The focus of this new book is to describe the “valiant efforts” to restore the order in Britain in modern times, with some success. Here in Ireland, as Nichols has to admit, the order had a more shadowed reputation.
They had come to Ireland in 1924, establishing themselves at the Abbey of the Holy Trinity in Co. Cavan. This did not end in glory at all. Nichols writes that in the closing decade of the twentieth century the reputation of Kilnacott was destroyed by the activities of the serial abuser Brendan Smyth. This brought down a government in the Republic and tainted the standing of two Archbishops of Armagh.
Nichols says that though this was “a disaster for the fortunes of Prémonstré in Ireland, both north and south, the shadow of ill repute did not thankfully, extend beyond the Irish sea.”
That is not exact. There was evidence that Smyth had offended in Rhode Island, North Dakota, Boston, Wales and Italy. The offences in Providence, Rhode Island, were the subject of a later investigation and diocesan report.
This was certainly a dark shadow over the order whose long history are described in these pages. The crimes of a single man and the errors of a few administrators meant that all the good work done by the order in England since its return in 1872 had been affected. This is sad: the good they did and do over the centuries still needs to be celebrated.

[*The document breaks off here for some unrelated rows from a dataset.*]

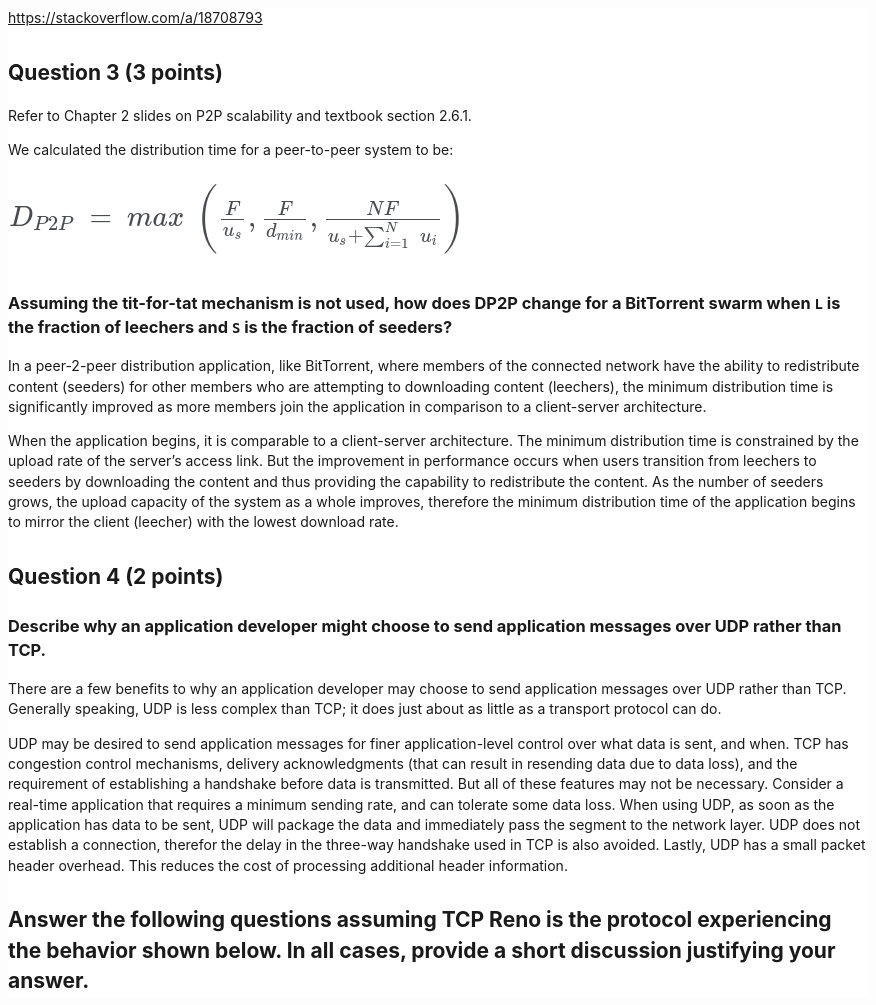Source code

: <https://stackoverflow.com/a/18708793>

## Question 3 (3 points)

Refer to Chapter 2 slides on P2P scalability and textbook section 2.6.1.

We calculated the distribution time for a peer-to-peer system to be:

![Question 3 - Equation](images/q3-equation.png)

### Assuming the tit-for-tat mechanism is not used, how does DP2P change for a BitTorrent swarm when `L` is the fraction of leechers and `S` is the fraction of seeders?

In a peer-2-peer distribution application, like BitTorrent, where members of the connected network have the ability to redistribute content (seeders) for other members who are attempting to downloading content (leechers), the minimum distribution time is significantly improved as more members join the application in comparison to a client-server architecture.

When the application begins, it is comparable to a client-server architecture. The minimum distribution time is constrained by the upload rate of the server’s access link. But the improvement in performance occurs when users transition from leechers to seeders by downloading the content and thus providing the capability to redistribute the content. As the number of seeders grows, the upload capacity of the system as a whole improves, therefore the minimum distribution time of the application begins to mirror the client (leecher) with the lowest download rate.

## Question 4 (2 points)

### Describe why an application developer might choose to send application messages over UDP rather than TCP.

There are a few benefits to why an application developer may choose to send application messages over UDP rather than TCP. Generally speaking, UDP is less complex than TCP; it does just about as little as a transport protocol can do.

UDP may be desired to send application messages for finer application-level control over what data is sent, and when. TCP has congestion control mechanisms, delivery acknowledgments (that can result in resending data due to data loss), and the requirement of establishing a handshake before data is transmitted. But all of these features may not be necessary. Consider a real-time application that requires a minimum sending rate, and can tolerate some data loss. When using UDP, as soon as the application has data to be sent, UDP will package the data and immediately pass the segment to the network layer. UDP does not establish a connection, therefor the delay in the three-way handshake used in TCP is also avoided. Lastly, UDP has a small packet header overhead. This reduces the cost of processing additional header information.

## Answer the following questions assuming TCP Reno is the protocol experiencing the behavior shown below. In all cases, provide a short discussion justifying your answer.
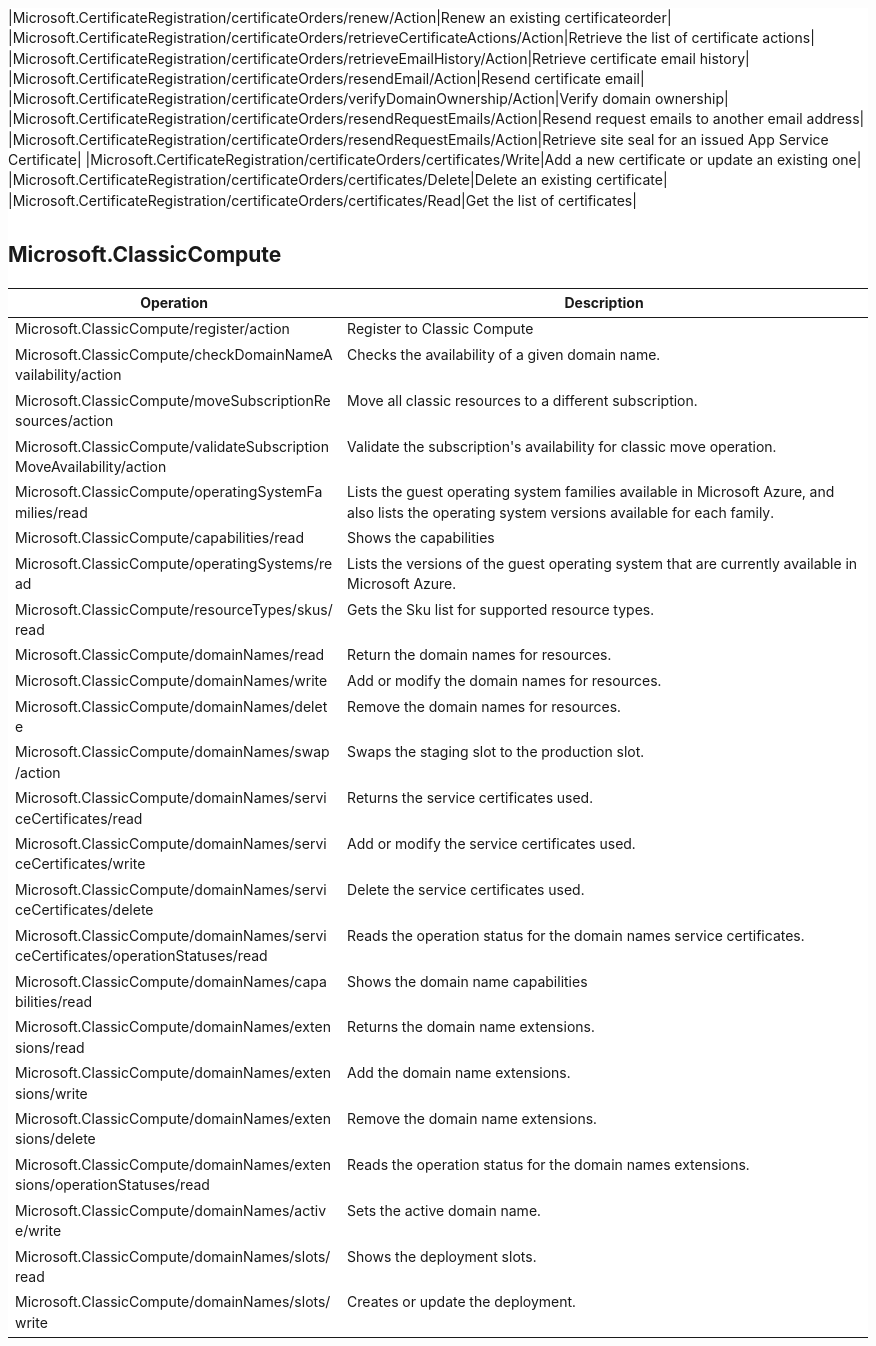 |Microsoft.CertificateRegistration/certificateOrders/renew/Action|Renew an existing certificateorder|
|Microsoft.CertificateRegistration/certificateOrders/retrieveCertificateActions/Action|Retrieve the list of certificate actions|
|Microsoft.CertificateRegistration/certificateOrders/retrieveEmailHistory/Action|Retrieve certificate email history|
|Microsoft.CertificateRegistration/certificateOrders/resendEmail/Action|Resend certificate email|
|Microsoft.CertificateRegistration/certificateOrders/verifyDomainOwnership/Action|Verify domain ownership|
|Microsoft.CertificateRegistration/certificateOrders/resendRequestEmails/Action|Resend request emails to another email address|
|Microsoft.CertificateRegistration/certificateOrders/resendRequestEmails/Action|Retrieve site seal for an issued App Service Certificate|
|Microsoft.CertificateRegistration/certificateOrders/certificates/Write|Add a new certificate or update an existing one|
|Microsoft.CertificateRegistration/certificateOrders/certificates/Delete|Delete an existing certificate|
|Microsoft.CertificateRegistration/certificateOrders/certificates/Read|Get the list of certificates|

## Microsoft.ClassicCompute

| Operation | Description |
|---|---|
|Microsoft.ClassicCompute/register/action|Register to Classic Compute|
|Microsoft.ClassicCompute/checkDomainNameAvailability/action|Checks the availability of a given domain name.|
|Microsoft.ClassicCompute/moveSubscriptionResources/action|Move all classic resources to a different subscription.|
|Microsoft.ClassicCompute/validateSubscriptionMoveAvailability/action|Validate the subscription's availability for classic move operation.|
|Microsoft.ClassicCompute/operatingSystemFamilies/read|Lists the guest operating system families available in Microsoft Azure, and also lists the operating system versions available for each family.|
|Microsoft.ClassicCompute/capabilities/read|Shows the capabilities|
|Microsoft.ClassicCompute/operatingSystems/read|Lists the versions of the guest operating system that are currently available in Microsoft Azure.|
|Microsoft.ClassicCompute/resourceTypes/skus/read|Gets the Sku list for supported resource types.|
|Microsoft.ClassicCompute/domainNames/read|Return the domain names for resources.|
|Microsoft.ClassicCompute/domainNames/write|Add or modify the domain names for resources.|
|Microsoft.ClassicCompute/domainNames/delete|Remove the domain names for resources.|
|Microsoft.ClassicCompute/domainNames/swap/action|Swaps the staging slot to the production slot.|
|Microsoft.ClassicCompute/domainNames/serviceCertificates/read|Returns the service certificates used.|
|Microsoft.ClassicCompute/domainNames/serviceCertificates/write|Add or modify the service certificates used.|
|Microsoft.ClassicCompute/domainNames/serviceCertificates/delete|Delete the service certificates used.|
|Microsoft.ClassicCompute/domainNames/serviceCertificates/operationStatuses/read|Reads the operation status for the domain names service certificates.|
|Microsoft.ClassicCompute/domainNames/capabilities/read|Shows the domain name capabilities|
|Microsoft.ClassicCompute/domainNames/extensions/read|Returns the domain name extensions.|
|Microsoft.ClassicCompute/domainNames/extensions/write|Add the domain name extensions.|
|Microsoft.ClassicCompute/domainNames/extensions/delete|Remove the domain name extensions.|
|Microsoft.ClassicCompute/domainNames/extensions/operationStatuses/read|Reads the operation status for the domain names extensions.|
|Microsoft.ClassicCompute/domainNames/active/write|Sets the active domain name.|
|Microsoft.ClassicCompute/domainNames/slots/read|Shows the deployment slots.|
|Microsoft.ClassicCompute/domainNames/slots/write|Creates or update the deployment.|
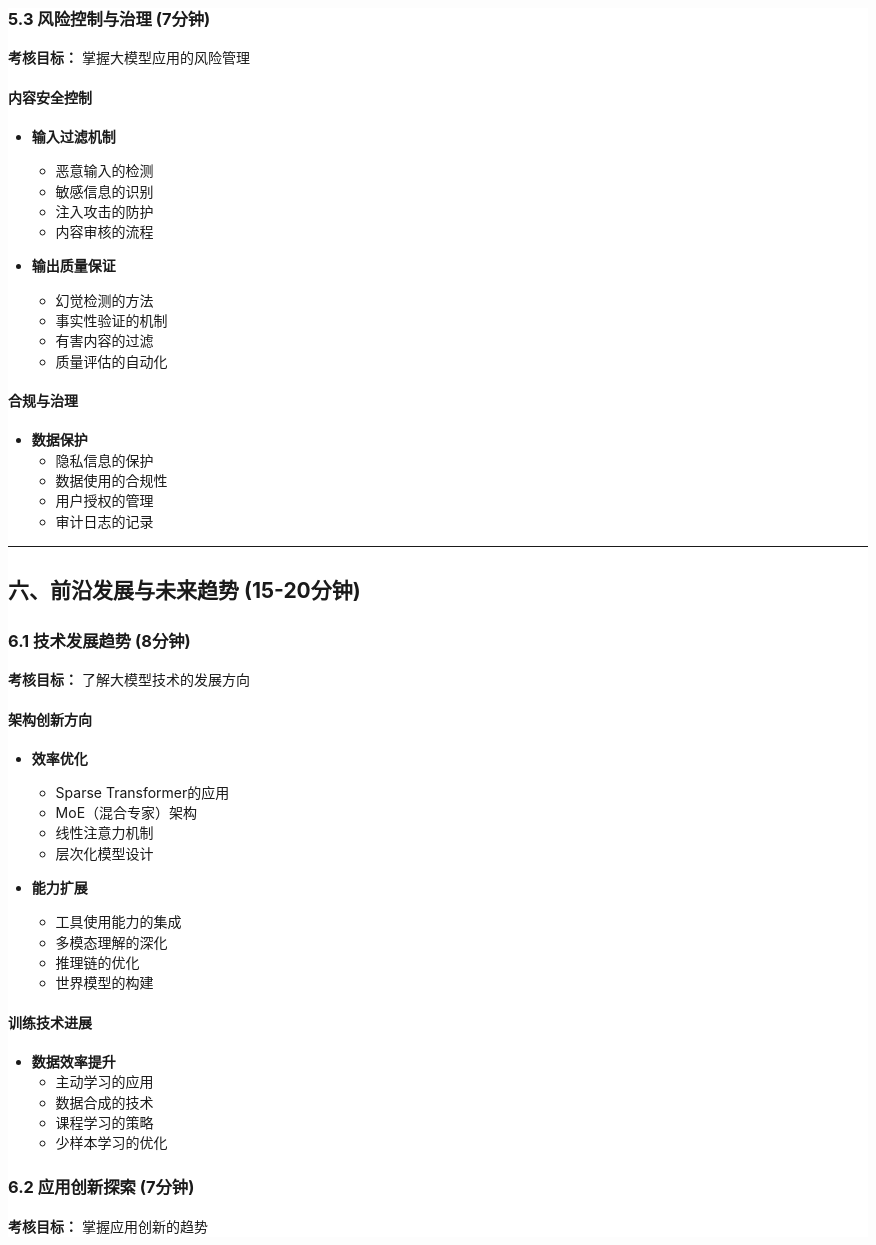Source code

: ### 5.3 风险控制与治理 (7分钟)
**考核目标：** 掌握大模型应用的风险管理

#### 内容安全控制
- **输入过滤机制**
  - 恶意输入的检测
  - 敏感信息的识别
  - 注入攻击的防护
  - 内容审核的流程

- **输出质量保证**
  - 幻觉检测的方法
  - 事实性验证的机制
  - 有害内容的过滤
  - 质量评估的自动化

#### 合规与治理
- **数据保护**
  - 隐私信息的保护
  - 数据使用的合规性
  - 用户授权的管理
  - 审计日志的记录

---

## 六、前沿发展与未来趋势 (15-20分钟)

### 6.1 技术发展趋势 (8分钟)
**考核目标：** 了解大模型技术的发展方向

#### 架构创新方向
- **效率优化**
  - Sparse Transformer的应用
  - MoE（混合专家）架构
  - 线性注意力机制
  - 层次化模型设计

- **能力扩展**
  - 工具使用能力的集成
  - 多模态理解的深化
  - 推理链的优化
  - 世界模型的构建

#### 训练技术进展
- **数据效率提升**
  - 主动学习的应用
  - 数据合成的技术
  - 课程学习的策略
  - 少样本学习的优化

### 6.2 应用创新探索 (7分钟)
**考核目标：** 掌握应用创新的趋势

Certainly they flourish elsewhere. Today the order, with about 1300 members, exists around the world, though it has faded in Britain, the British province has offshoots active elsewhere, not just in America, but perhaps more importantly in troubled India.
The White Canons work in many parishes helping to sustain the essential substructure of the Church. What they have done and continue to do on a global basis should be remembered and kept in mind rather the shadowed last days at Kilnacott.